═════ Data extracts

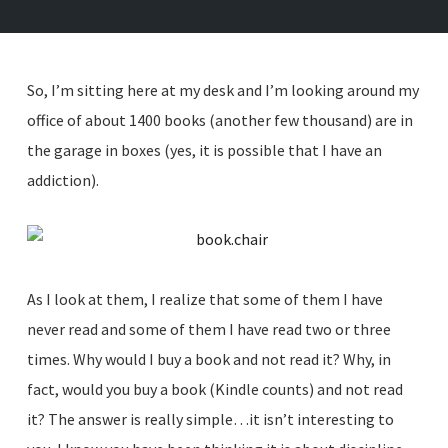
So, I’m sitting here at my desk and I’m looking around my
office of about 1400 books (another few thousand) are in
the garage in boxes (yes, it is possible that I have an
addiction).
As I look at them, I realize that some of them I have
never read and some of them I have read two or three
times. Why would I buy a book and not read it? Why, in
fact, would you buy a book (Kindle counts) and not read
it? The answer is really simple…it isn’t interesting to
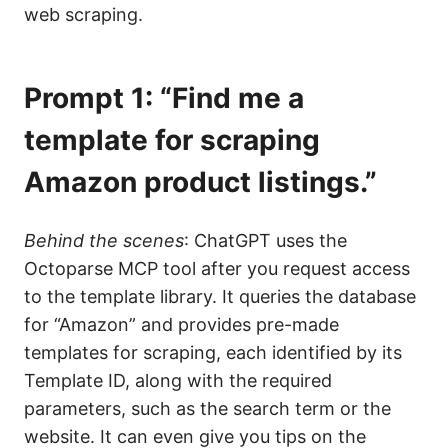
web scraping.
Prompt 1: “Find me a
template for scraping
Amazon product listings.”
Behind the scenes
: ChatGPT uses the
Octoparse MCP tool after you request access
to the template library. It queries the database
for “Amazon” and provides pre-made
templates for scraping, each identified by its
Template ID, along with the required
parameters, such as the search term or the
website. It can even give you tips on the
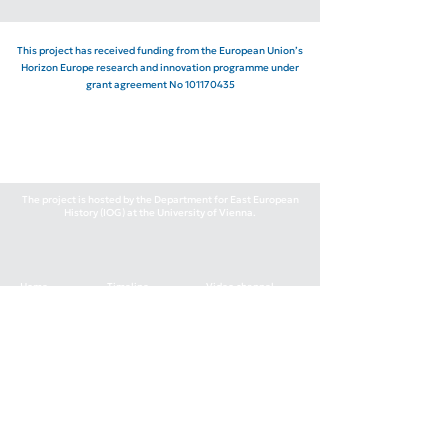
This project has received funding from the European Union’s
Horizon Europe research and innovation programme under
grant agreement No
101170435
The project is hosted by the Department for East European
History (IOG) at the University of Vienna.
Home
Timeline
Video channel
Team
Events
Podcast
News
Publications
Contacts
1030 Wien, Apostelgasse 23, 3.19
grigor.boykov@univie.ac.at
+43-1-4277-41133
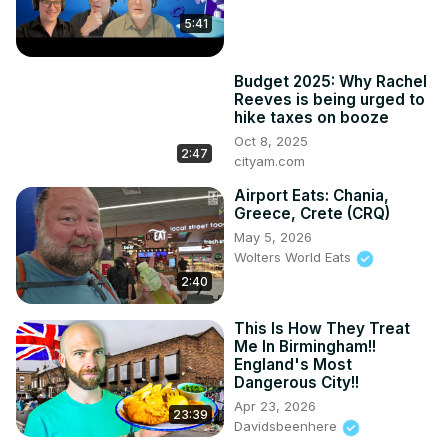
My Instagram:
 https://www.instagram.com/indigo.traveller/?
5:41
hl=en
Budget 2025: Why Rachel
Reeves is being urged to
hike taxes on booze
Oct 8, 2025
2:47
cityam.com
Airport Eats: Chania,
Greece, Crete (CRQ)
May 5, 2026
Wolters World Eats
2:40
This Is How They Treat
Me In Birmingham!!
England's Most
Dangerous City!!
Apr 23, 2026
23:39
Davidsbeenhere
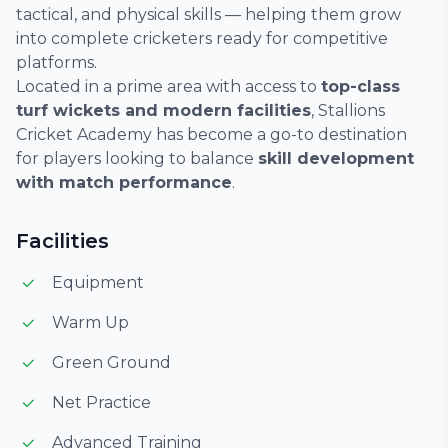
tactical, and physical skills — helping them grow
into complete cricketers ready for competitive
platforms.
Located in a prime area with access to
top-class
turf wickets and modern facilities
, Stallions
Cricket Academy has become a go-to destination
for players looking to balance
skill development
with match performance
.
Facilities
Equipment
Warm Up
Green Ground
Net Practice
Advanced Training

══════════

Work request:
Update all of the material above by replacing "Cricket Academy" with "Sports Academy", and reproduce the text with nothing else changed. Leave the pictures out.

Response box:
So, I’m sitting here at my desk and I’m looking around my
office of about 1400 books (another few thousand) are in
the garage in boxes (yes, it is possible that I have an
addiction).
As I look at them, I realize that some of them I have
never read and some of them I have read two or three
times. Why would I buy a book and not read it? Why, in
fact, would you buy a book (Kindle counts) and not read
it? The answer is really simple…it isn’t interesting to
web scraping.
Prompt 1: “Find me a
template for scraping
Amazon product listings.”
Behind the scenes
: ChatGPT uses the
Octoparse MCP tool after you request access
to the template library. It queries the database
for “Amazon” and provides pre-made
templates for scraping, each identified by its
Template ID, along with the required
parameters, such as the search term or the
website. It can even give you tips on the
This project has received funding from the European Union’s
Horizon Europe research and innovation programme under
grant agreement No
101170435
The project is hosted by the Department for East European
History (IOG) at the University of Vienna.
Home
Timeline
Video channel
Team
Events
Podcast
News
Publications
Contacts
1030 Wien, Apostelgasse 23, 3.19
grigor.boykov@univie.ac.at
+43-1-4277-41133
My Instagram:
 https://www.instagram.com/indigo.traveller/?
5:41
hl=en
Budget 2025: Why Rachel
Reeves is being urged to
hike taxes on booze
Oct 8, 2025
2:47
cityam.com
Airport Eats: Chania,
Greece, Crete (CRQ)
May 5, 2026
Wolters World Eats
2:40
This Is How They Treat
Me In Birmingham!!
England's Most
Dangerous City!!
Apr 23, 2026
23:39
Davidsbeenhere
tactical, and physical skills — helping them grow
into complete cricketers ready for competitive
platforms.
Located in a prime area with access to
top-class
turf wickets and modern facilities
, Stallions
Sports Academy has become a go-to destination
for players looking to balance
skill development
with match performance
.
Facilities
Equipment
Warm Up
Green Ground
Net Practice
Advanced Training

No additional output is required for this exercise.